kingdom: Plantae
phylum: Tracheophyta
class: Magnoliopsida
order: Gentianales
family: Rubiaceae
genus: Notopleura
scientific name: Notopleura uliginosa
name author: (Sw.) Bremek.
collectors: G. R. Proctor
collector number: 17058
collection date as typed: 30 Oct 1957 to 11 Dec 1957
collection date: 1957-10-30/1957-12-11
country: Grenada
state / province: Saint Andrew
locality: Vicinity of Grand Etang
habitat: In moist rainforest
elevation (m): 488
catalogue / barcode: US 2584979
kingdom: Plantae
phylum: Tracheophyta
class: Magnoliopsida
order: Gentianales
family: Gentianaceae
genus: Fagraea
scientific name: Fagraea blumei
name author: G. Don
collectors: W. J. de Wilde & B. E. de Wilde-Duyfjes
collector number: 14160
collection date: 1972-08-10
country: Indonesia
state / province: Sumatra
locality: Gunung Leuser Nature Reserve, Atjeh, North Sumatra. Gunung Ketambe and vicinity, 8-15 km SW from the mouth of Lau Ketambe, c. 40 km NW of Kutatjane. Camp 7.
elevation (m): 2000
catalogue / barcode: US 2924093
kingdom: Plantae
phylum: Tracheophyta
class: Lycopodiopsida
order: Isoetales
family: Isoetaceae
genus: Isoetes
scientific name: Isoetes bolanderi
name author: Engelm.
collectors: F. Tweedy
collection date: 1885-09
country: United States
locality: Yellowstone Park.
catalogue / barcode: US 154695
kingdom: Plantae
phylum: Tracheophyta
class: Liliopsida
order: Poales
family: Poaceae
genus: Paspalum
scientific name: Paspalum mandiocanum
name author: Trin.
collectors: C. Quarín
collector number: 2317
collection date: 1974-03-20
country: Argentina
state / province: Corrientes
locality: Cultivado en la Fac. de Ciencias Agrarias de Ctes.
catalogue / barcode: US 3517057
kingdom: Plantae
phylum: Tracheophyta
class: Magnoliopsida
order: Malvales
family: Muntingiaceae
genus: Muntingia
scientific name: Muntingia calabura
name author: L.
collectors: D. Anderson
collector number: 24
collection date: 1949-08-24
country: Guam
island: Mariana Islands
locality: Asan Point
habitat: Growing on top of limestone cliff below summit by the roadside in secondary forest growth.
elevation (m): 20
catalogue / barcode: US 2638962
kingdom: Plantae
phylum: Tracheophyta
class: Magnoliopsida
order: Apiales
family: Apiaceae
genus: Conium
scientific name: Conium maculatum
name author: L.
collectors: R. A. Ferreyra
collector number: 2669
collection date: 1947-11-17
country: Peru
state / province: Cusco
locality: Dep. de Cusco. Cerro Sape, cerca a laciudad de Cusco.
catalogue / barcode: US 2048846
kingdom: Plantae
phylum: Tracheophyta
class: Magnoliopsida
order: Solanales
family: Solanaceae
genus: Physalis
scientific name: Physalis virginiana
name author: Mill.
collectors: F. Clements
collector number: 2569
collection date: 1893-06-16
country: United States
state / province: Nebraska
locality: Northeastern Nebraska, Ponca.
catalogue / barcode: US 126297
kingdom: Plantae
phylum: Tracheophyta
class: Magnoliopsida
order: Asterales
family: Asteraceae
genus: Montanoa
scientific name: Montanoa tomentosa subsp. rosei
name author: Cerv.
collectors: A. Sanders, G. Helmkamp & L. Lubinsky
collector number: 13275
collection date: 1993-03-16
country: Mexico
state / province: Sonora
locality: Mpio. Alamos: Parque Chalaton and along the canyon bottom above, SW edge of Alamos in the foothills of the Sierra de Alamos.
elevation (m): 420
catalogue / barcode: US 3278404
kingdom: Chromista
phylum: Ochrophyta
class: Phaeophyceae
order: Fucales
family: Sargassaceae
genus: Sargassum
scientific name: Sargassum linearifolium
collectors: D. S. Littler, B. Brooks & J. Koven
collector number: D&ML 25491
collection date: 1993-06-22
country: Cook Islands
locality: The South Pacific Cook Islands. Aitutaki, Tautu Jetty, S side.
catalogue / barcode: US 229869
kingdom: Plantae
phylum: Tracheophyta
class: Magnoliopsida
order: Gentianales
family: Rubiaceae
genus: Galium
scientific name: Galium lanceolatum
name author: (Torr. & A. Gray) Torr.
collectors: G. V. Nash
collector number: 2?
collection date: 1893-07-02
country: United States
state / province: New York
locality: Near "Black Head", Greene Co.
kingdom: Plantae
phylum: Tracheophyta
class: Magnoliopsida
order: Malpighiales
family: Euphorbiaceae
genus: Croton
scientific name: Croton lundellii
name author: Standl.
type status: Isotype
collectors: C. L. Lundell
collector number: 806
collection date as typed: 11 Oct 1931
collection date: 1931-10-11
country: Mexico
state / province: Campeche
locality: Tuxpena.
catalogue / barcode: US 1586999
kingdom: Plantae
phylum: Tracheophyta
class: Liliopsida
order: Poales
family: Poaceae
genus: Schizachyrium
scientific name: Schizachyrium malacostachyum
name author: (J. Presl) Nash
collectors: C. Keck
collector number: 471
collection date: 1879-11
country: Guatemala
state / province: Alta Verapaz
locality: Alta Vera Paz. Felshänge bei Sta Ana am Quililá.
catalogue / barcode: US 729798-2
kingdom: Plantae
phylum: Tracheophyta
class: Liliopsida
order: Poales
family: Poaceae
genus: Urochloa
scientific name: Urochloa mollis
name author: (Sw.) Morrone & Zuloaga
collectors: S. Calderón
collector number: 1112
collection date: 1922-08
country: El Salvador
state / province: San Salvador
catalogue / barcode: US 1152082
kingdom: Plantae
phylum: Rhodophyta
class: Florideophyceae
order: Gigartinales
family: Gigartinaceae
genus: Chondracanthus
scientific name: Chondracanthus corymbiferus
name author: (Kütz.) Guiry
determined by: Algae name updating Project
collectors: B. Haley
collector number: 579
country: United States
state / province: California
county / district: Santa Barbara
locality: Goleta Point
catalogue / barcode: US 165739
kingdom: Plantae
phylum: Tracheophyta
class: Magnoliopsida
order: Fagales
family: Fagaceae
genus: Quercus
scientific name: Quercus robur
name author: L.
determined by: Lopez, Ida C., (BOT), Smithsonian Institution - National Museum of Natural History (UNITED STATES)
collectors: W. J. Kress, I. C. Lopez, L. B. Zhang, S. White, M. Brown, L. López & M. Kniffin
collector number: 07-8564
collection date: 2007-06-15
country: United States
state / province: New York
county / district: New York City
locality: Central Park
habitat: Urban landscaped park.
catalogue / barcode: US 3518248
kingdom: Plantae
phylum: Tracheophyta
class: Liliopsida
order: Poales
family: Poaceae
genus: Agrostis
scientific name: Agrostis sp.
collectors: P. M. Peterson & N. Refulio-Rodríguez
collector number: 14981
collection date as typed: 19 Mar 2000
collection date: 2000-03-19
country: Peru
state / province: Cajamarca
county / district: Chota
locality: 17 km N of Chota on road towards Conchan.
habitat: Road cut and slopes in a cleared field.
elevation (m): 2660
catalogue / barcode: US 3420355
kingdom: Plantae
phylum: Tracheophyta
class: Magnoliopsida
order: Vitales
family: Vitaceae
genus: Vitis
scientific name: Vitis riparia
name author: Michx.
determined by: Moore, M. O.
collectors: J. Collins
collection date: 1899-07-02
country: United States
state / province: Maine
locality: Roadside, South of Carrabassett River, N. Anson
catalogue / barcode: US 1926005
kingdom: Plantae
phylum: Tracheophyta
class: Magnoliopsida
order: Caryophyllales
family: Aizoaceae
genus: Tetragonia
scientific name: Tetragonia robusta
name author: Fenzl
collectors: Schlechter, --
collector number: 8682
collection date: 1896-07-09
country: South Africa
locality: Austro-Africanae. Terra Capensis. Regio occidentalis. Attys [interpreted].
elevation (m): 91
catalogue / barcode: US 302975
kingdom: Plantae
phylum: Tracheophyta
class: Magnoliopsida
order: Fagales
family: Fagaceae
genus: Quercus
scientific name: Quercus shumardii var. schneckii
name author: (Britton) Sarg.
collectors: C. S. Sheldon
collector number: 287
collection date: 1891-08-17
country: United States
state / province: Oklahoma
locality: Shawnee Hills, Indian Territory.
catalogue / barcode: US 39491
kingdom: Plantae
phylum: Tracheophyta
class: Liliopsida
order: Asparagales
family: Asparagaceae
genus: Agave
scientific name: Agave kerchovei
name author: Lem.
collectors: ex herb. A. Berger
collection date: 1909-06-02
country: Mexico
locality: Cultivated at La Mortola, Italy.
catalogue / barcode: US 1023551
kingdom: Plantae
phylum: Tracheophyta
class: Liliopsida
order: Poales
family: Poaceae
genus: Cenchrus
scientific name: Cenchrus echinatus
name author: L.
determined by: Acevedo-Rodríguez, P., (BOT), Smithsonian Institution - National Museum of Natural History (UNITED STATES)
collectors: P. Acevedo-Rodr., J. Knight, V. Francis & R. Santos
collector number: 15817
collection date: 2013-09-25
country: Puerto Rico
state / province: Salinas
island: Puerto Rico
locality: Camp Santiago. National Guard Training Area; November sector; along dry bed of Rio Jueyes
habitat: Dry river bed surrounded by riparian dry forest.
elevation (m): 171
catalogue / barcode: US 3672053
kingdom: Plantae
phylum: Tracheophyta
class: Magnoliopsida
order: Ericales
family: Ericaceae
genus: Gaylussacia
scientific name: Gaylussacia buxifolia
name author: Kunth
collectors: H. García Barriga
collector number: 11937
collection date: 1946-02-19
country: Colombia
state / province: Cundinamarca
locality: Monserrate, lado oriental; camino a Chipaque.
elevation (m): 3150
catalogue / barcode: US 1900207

▸ **SHORT PROBLEM**:
Please rewrite only the lines of the records starting at the line containing "catalogue / barcode: US 3278404" and ending at the line containing "order: Gigartinales", both included, as a numbered list with blank lines left out.

▸ **RESULT**:
1. catalogue / barcode: US 3278404
2. kingdom: Chromista
3. phylum: Ochrophyta
4. class: Phaeophyceae
5. order: Fucales
6. family: Sargassaceae
7. genus: Sargassum
8. scientific name: Sargassum linearifolium
9. collectors: D. S. Littler, B. Brooks & J. Koven
10. collector number: D&ML 25491
11. collection date: 1993-06-22
12. country: Cook Islands
13. locality: The South Pacific Cook Islands. Aitutaki, Tautu Jetty, S side.
14. catalogue / barcode: US 229869
15. kingdom: Plantae
16. phylum: Tracheophyta
17. class: Magnoliopsida
18. order: Gentianales
19. family: Rubiaceae
20. genus: Galium
21. scientific name: Galium lanceolatum
22. name author: (Torr. & A. Gray) Torr.
23. collectors: G. V. Nash
24. collector number: 2?
25. collection date: 1893-07-02
26. country: United States
27. state / province: New York
28. locality: Near "Black Head", Greene Co.
29. kingdom: Plantae
30. phylum: Tracheophyta
31. class: Magnoliopsida
32. order: Malpighiales
33. family: Euphorbiaceae
34. genus: Croton
35. scientific name: Croton lundellii
36. name author: Standl.
37. type status: Isotype
38. collectors: C. L. Lundell
39. collector number: 806
40. collection date as typed: 11 Oct 1931
41. collection date: 1931-10-11
42. country: Mexico
43. state / province: Campeche
44. locality: Tuxpena.
45. catalogue / barcode: US 1586999
46. kingdom: Plantae
47. phylum: Tracheophyta
48. class: Liliopsida
49. order: Poales
50. family: Poaceae
51. genus: Schizachyrium
52. scientific name: Schizachyrium malacostachyum
53. name author: (J. Presl) Nash
54. collectors: C. Keck
55. collector number: 471
56. collection date: 1879-11
57. country: Guatemala
58. state / province: Alta Verapaz
59. locality: Alta Vera Paz. Felshänge bei Sta Ana am Quililá.
60. catalogue / barcode: US 729798-2
61. kingdom: Plantae
62. phylum: Tracheophyta
63. class: Liliopsida
64. order: Poales
65. family: Poaceae
66. genus: Urochloa
67. scientific name: Urochloa mollis
68. name author: (Sw.) Morrone & Zuloaga
69. collectors: S. Calderón
70. collector number: 1112
71. collection date: 1922-08
72. country: El Salvador
73. state / province: San Salvador
74. catalogue / barcode: US 1152082
75. kingdom: Plantae
76. phylum: Rhodophyta
77. class: Florideophyceae
78. order: Gigartinales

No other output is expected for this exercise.